## What you need to do
The entries must be restated exactly as written.

## Material to process
* * *
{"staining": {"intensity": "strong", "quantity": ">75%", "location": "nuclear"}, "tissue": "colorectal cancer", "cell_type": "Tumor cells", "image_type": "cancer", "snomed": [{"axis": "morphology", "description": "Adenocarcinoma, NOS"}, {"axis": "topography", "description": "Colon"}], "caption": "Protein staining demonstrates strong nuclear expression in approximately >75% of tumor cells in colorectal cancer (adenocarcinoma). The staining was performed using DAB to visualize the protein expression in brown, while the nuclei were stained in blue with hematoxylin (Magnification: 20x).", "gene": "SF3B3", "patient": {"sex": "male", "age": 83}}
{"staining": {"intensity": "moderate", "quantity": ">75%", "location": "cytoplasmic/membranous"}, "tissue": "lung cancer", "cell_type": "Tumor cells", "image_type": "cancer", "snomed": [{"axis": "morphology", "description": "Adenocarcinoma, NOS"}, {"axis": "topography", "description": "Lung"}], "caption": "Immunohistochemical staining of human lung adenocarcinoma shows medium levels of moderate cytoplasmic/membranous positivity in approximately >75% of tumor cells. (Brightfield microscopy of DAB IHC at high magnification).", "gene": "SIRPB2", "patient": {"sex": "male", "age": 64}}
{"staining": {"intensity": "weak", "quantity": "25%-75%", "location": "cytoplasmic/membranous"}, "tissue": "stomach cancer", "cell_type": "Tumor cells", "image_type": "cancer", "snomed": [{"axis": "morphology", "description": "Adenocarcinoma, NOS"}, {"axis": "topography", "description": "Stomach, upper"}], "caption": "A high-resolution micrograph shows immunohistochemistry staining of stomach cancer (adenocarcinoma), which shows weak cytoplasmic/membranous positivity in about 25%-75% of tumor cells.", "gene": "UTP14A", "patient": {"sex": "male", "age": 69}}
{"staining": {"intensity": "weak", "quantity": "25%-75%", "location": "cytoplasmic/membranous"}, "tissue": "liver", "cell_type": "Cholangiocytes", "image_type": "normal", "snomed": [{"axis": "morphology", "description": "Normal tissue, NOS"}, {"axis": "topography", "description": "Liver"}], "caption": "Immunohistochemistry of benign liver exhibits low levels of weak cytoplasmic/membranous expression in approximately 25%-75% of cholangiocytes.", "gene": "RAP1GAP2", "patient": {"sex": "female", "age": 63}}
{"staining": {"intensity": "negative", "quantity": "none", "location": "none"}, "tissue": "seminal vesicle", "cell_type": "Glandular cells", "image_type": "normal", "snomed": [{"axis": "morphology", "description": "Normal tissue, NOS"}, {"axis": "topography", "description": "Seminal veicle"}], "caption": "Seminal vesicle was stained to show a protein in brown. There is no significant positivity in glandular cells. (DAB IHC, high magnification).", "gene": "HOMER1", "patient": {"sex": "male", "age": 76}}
* * *
## Task result
{"staining": {"intensity": "strong", "quantity": ">75%", "location": "nuclear"}, "tissue": "colorectal cancer", "cell_type": "Tumor cells", "image_type": "cancer", "snomed": [{"axis": "morphology", "description": "Adenocarcinoma, NOS"}, {"axis": "topography", "description": "Colon"}], "caption": "Protein staining demonstrates strong nuclear expression in approximately >75% of tumor cells in colorectal cancer (adenocarcinoma). The staining was performed using DAB to visualize the protein expression in brown, while the nuclei were stained in blue with hematoxylin (Magnification: 20x).", "gene": "SF3B3", "patient": {"sex": "male", "age": 83}}
{"staining": {"intensity": "moderate", "quantity": ">75%", "location": "cytoplasmic/membranous"}, "tissue": "lung cancer", "cell_type": "Tumor cells", "image_type": "cancer", "snomed": [{"axis": "morphology", "description": "Adenocarcinoma, NOS"}, {"axis": "topography", "description": "Lung"}], "caption": "Immunohistochemical staining of human lung adenocarcinoma shows medium levels of moderate cytoplasmic/membranous positivity in approximately >75% of tumor cells. (Brightfield microscopy of DAB IHC at high magnification).", "gene": "SIRPB2", "patient": {"sex": "male", "age": 64}}
{"staining": {"intensity": "weak", "quantity": "25%-75%", "location": "cytoplasmic/membranous"}, "tissue": "stomach cancer", "cell_type": "Tumor cells", "image_type": "cancer", "snomed": [{"axis": "morphology", "description": "Adenocarcinoma, NOS"}, {"axis": "topography", "description": "Stomach, upper"}], "caption": "A high-resolution micrograph shows immunohistochemistry staining of stomach cancer (adenocarcinoma), which shows weak cytoplasmic/membranous positivity in about 25%-75% of tumor cells.", "gene": "UTP14A", "patient": {"sex": "male", "age": 69}}
{"staining": {"intensity": "weak", "quantity": "25%-75%", "location": "cytoplasmic/membranous"}, "tissue": "liver", "cell_type": "Cholangiocytes", "image_type": "normal", "snomed": [{"axis": "morphology", "description": "Normal tissue, NOS"}, {"axis": "topography", "description": "Liver"}], "caption": "Immunohistochemistry of benign liver exhibits low levels of weak cytoplasmic/membranous expression in approximately 25%-75% of cholangiocytes.", "gene": "RAP1GAP2", "patient": {"sex": "female", "age": 63}}
{"staining": {"intensity": "negative", "quantity": "none", "location": "none"}, "tissue": "seminal vesicle", "cell_type": "Glandular cells", "image_type": "normal", "snomed": [{"axis": "morphology", "description": "Normal tissue, NOS"}, {"axis": "topography", "description": "Seminal veicle"}], "caption": "Seminal vesicle was stained to show a protein in brown. There is no significant positivity in glandular cells. (DAB IHC, high magnification).", "gene": "HOMER1", "patient": {"sex": "male", "age": 76}}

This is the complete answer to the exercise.